### [Assignment]
Retype the entries, please, from their first line to the line containing "- cleaning rag (467, 240, 613, 352)", exactly and only those lines, minus the pictures.

### [Data for review]
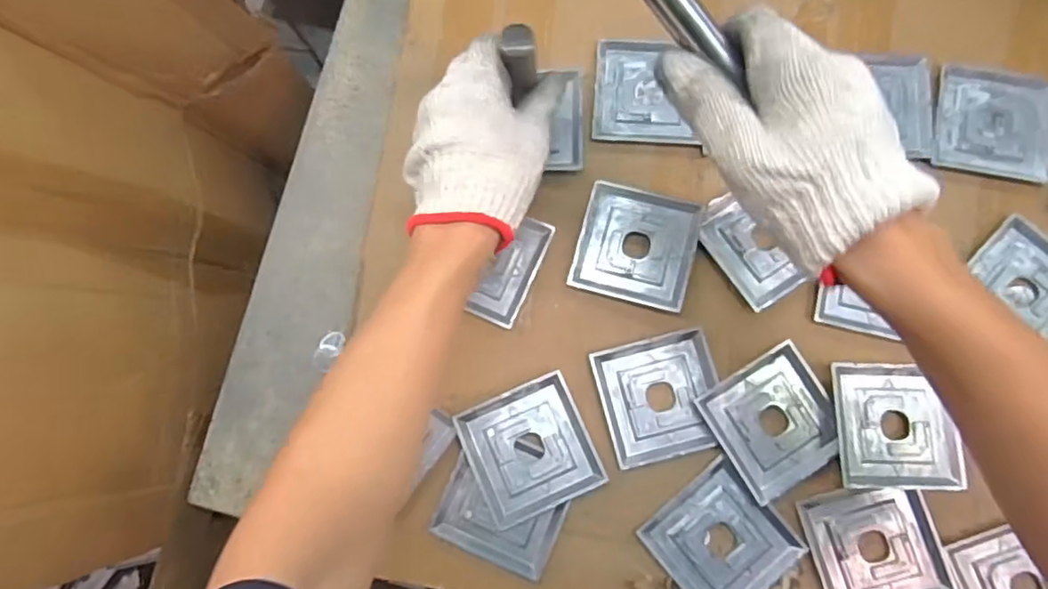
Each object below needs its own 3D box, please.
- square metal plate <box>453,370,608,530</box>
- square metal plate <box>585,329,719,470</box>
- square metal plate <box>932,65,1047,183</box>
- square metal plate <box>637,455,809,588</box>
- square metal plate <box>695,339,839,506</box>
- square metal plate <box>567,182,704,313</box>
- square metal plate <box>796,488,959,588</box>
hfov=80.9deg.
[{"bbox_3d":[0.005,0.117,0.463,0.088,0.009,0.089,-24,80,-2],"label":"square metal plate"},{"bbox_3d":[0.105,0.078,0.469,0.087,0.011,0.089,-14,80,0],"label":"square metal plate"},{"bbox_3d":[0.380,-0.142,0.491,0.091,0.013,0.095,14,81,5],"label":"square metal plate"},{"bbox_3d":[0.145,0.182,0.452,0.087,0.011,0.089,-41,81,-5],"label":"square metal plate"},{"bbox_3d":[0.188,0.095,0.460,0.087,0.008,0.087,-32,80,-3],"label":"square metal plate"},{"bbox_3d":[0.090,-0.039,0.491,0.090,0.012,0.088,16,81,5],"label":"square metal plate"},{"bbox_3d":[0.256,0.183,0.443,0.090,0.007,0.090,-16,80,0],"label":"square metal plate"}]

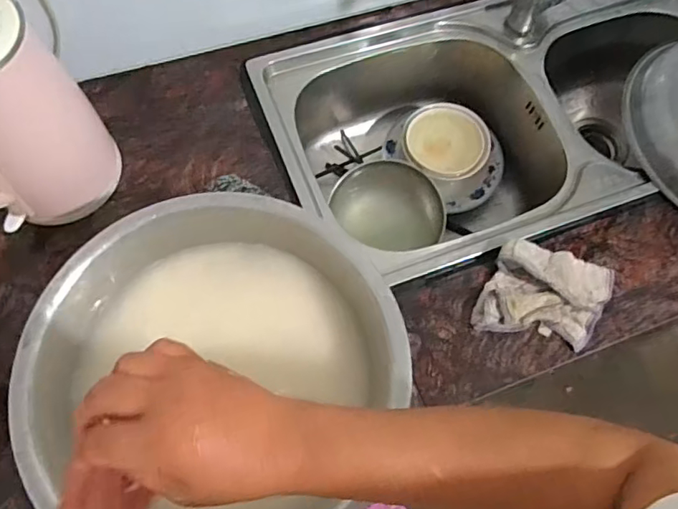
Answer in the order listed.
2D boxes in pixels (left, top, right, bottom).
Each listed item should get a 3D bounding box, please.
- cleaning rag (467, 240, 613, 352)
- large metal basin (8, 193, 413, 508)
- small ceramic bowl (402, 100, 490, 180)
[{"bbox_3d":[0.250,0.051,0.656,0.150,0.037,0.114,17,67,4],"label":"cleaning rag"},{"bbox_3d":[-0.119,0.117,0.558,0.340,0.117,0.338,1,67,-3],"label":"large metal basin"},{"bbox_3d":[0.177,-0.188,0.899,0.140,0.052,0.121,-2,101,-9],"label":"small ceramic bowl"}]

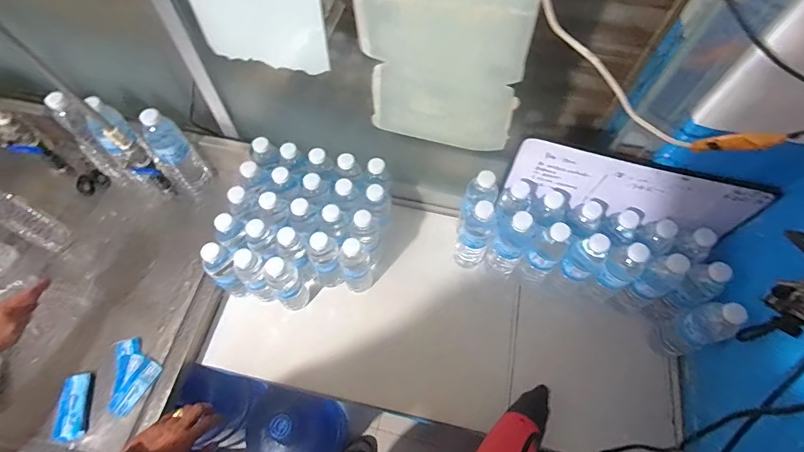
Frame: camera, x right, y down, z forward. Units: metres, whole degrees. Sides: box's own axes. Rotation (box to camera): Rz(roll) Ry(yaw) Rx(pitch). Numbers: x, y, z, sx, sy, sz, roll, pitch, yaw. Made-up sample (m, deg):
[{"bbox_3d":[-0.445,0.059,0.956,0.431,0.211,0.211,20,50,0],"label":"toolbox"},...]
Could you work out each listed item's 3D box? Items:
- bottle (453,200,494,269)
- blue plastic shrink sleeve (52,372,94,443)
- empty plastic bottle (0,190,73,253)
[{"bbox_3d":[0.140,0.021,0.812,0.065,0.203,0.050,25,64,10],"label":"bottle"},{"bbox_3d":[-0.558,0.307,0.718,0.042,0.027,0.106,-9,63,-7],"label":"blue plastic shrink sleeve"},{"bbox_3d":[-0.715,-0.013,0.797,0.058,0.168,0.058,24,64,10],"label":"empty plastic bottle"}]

### [Answer section]
Each object below needs its own 3D box, please.
- square metal plate <box>453,370,608,530</box>
- square metal plate <box>585,329,719,470</box>
- square metal plate <box>932,65,1047,183</box>
- square metal plate <box>637,455,809,588</box>
- square metal plate <box>695,339,839,506</box>
- square metal plate <box>567,182,704,313</box>
- square metal plate <box>796,488,959,588</box>
hfov=80.9deg.
[{"bbox_3d":[0.005,0.117,0.463,0.088,0.009,0.089,-24,80,-2],"label":"square metal plate"},{"bbox_3d":[0.105,0.078,0.469,0.087,0.011,0.089,-14,80,0],"label":"square metal plate"},{"bbox_3d":[0.380,-0.142,0.491,0.091,0.013,0.095,14,81,5],"label":"square metal plate"},{"bbox_3d":[0.145,0.182,0.452,0.087,0.011,0.089,-41,81,-5],"label":"square metal plate"},{"bbox_3d":[0.188,0.095,0.460,0.087,0.008,0.087,-32,80,-3],"label":"square metal plate"},{"bbox_3d":[0.090,-0.039,0.491,0.090,0.012,0.088,16,81,5],"label":"square metal plate"},{"bbox_3d":[0.256,0.183,0.443,0.090,0.007,0.090,-16,80,0],"label":"square metal plate"}]

Answer in the order listed.
2D boxes in pixels (left, top, right, bottom).
Each listed item should get a 3D bounding box, please.
- cleaning rag (467, 240, 613, 352)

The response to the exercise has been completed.